Erguendo a dor, haurindo a vida, alçando a glória,
A insânia, um dia, enfim, condu-la com bravura,
Lusbélica, execranda! E, em rubra trajetória,
Dá vermes para a terra e corvos para a altura!

E em sólio de extermínio, ao fim de sangue tanto,
A morte faz o Deus, a raiva faz o hinário
Do grande semeador da agonia e do pranto!

Mortes… misérias… glória!
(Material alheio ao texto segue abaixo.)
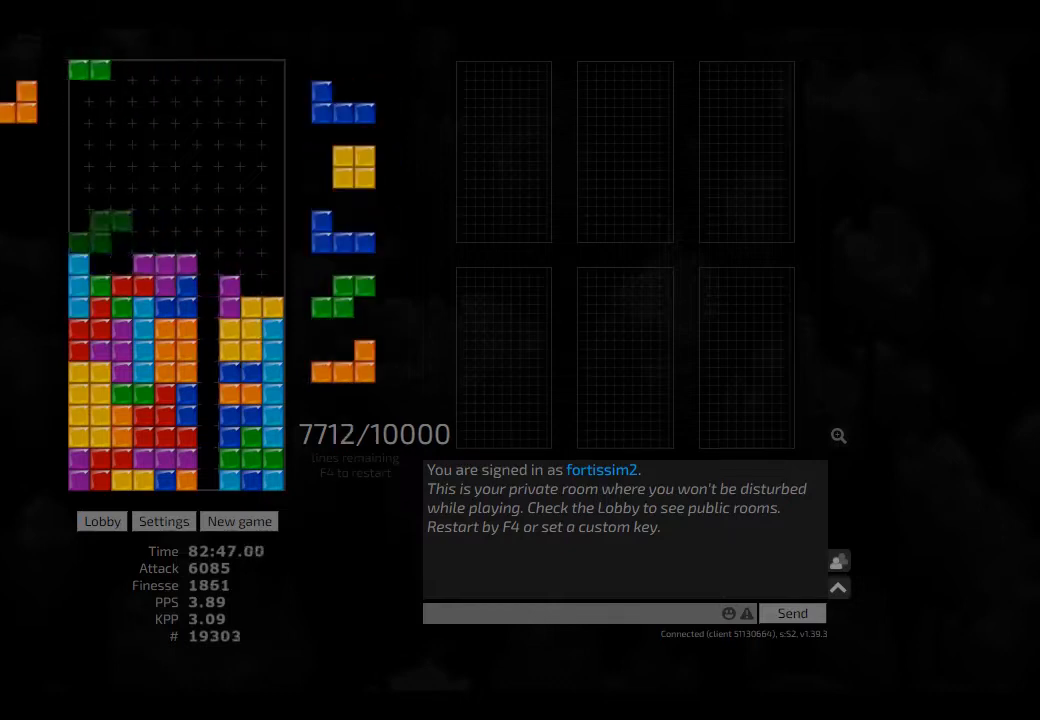
{"keys": ["left"], "events": [[84, "left", "up"], [84, "right", "down"], [209, "right", "up"], [250, "ccw", "down"], [250, "hd", "down"], [250, "right", "down"], [292, "hd", "up"], [334, "ccw", "up"], [417, "hd", "down"], [500, "hd", "up"], [500, "left", "down"], [500, "right", "up"]]}
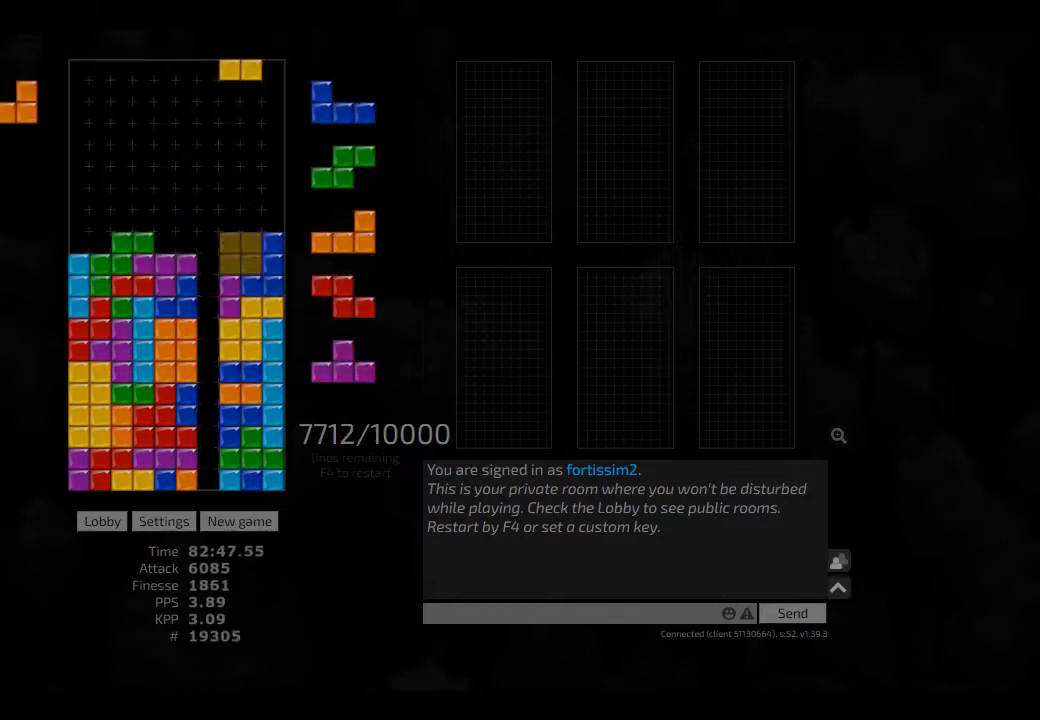
{"keys": ["hl", "right"], "events": [[42, "left", "up"], [84, "hd", "down"], [125, "hl", "down"], [167, "left", "down"], [250, "cw", "down"], [250, "hd", "up"], [292, "hl", "up"], [334, "cw", "up"], [375, "hd", "down"], [417, "hl", "down"], [500, "hd", "up"], [500, "left", "up"], [500, "right", "down"]]}
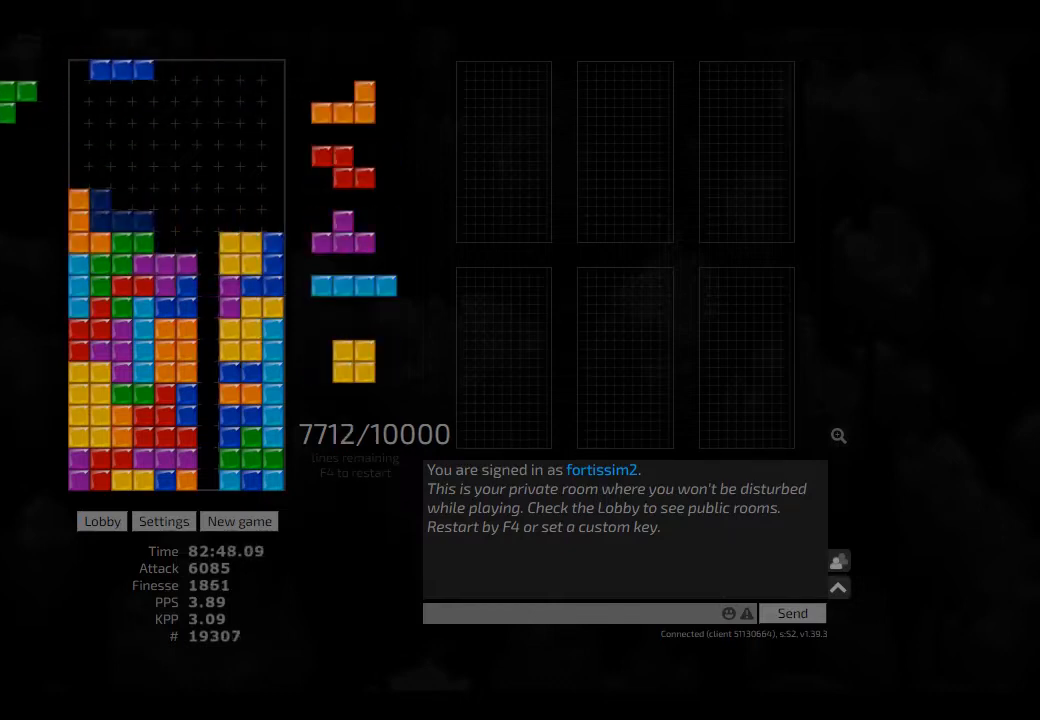
{"keys": ["hd"], "events": [[42, "hl", "up"], [42, "right", "up"], [125, "hd", "down"], [167, "right", "down"], [209, "hd", "up"], [292, "hd", "down"], [334, "hl", "down"], [417, "hd", "up"], [417, "hl", "up"], [459, "right", "up"], [500, "hd", "down"]]}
E a noite estende, ao vê-las,
Num profundo tristor de labido sudário,
O zainfe do céu esplêndido de estrelas!

Fábio Montenegro – Santos, 1916

A Cigarra - Ano 5/nº 90 - 30 de abril de 1918 -  página 37:


Imagem: reprodução parcial da página com o texto original

Versos à Zélia

Ando cheio de amor por minha filha.
Nos seus olhos de noite sem luar,
Intensamente, com fulgores, brilha
               O meu olhar.

É tão alegre como um passarinho:
Mal vem do céu o lúcido esplendor
Do sol, gorjeia e canta no seu ninho,
               O meu amor.

Por ele apuro o verso, que se anima
Na rósea flor esplêndida da frase.
E imploro a graça divinal da rima
               Feita de gaze.

Tenho o esmero sagrado de um artista

Que, nas ardências da harmonia, apoia

O Belo, e canta, sendo colorista,

               A sua joia.

 

Tudo que prende e refloresce, ponho
No meu verso de ideias em tropel,
Para cantar a glória do meu sonho
               De menestrel.

Ela é a poesia materializada...
Zélia, a sorrir, nunca me inspira em vão;

Sua inocência é a estrofe perfumada

               De uma canção.

 

Eu amo as suas travessuras, vejo

No seu choro de trêfega criança,

O esperado motivo do meu beijo,

               Minha esperança.

 

Quando, através do vidro das janelas,

Escuto, na mudez de um abandono,

O suspiro das folhas amarelas

               Na alma do outono;

 

Quando o campo sem pompas, se resume

No palor da paisagem muito grave,

Sem o riso da rosa, que é perfume,

               Sem canto de ave;

 

Eu penso, contristado, quase em pranto,

Na mágoa que haveria dentro em mim,

Sem ti, ó minha filha, sem teu canto

               De querubim!

 

E este amor que me vibra e que é uma parte

Da minh'alma de artista, anos após,

Que seria no ofício de minha arte

               Sem tua voz!

 

Amor! amor sublime que é doçura

Que a beleza das vidas interpreta,

Por ti, é sempre doce a desventura

               De todo Poeta.

Santos, 1918 - Fábio Montenegro.

N. E.: versos dedicados à sua filha Zélia e publicados no livro Flammulas.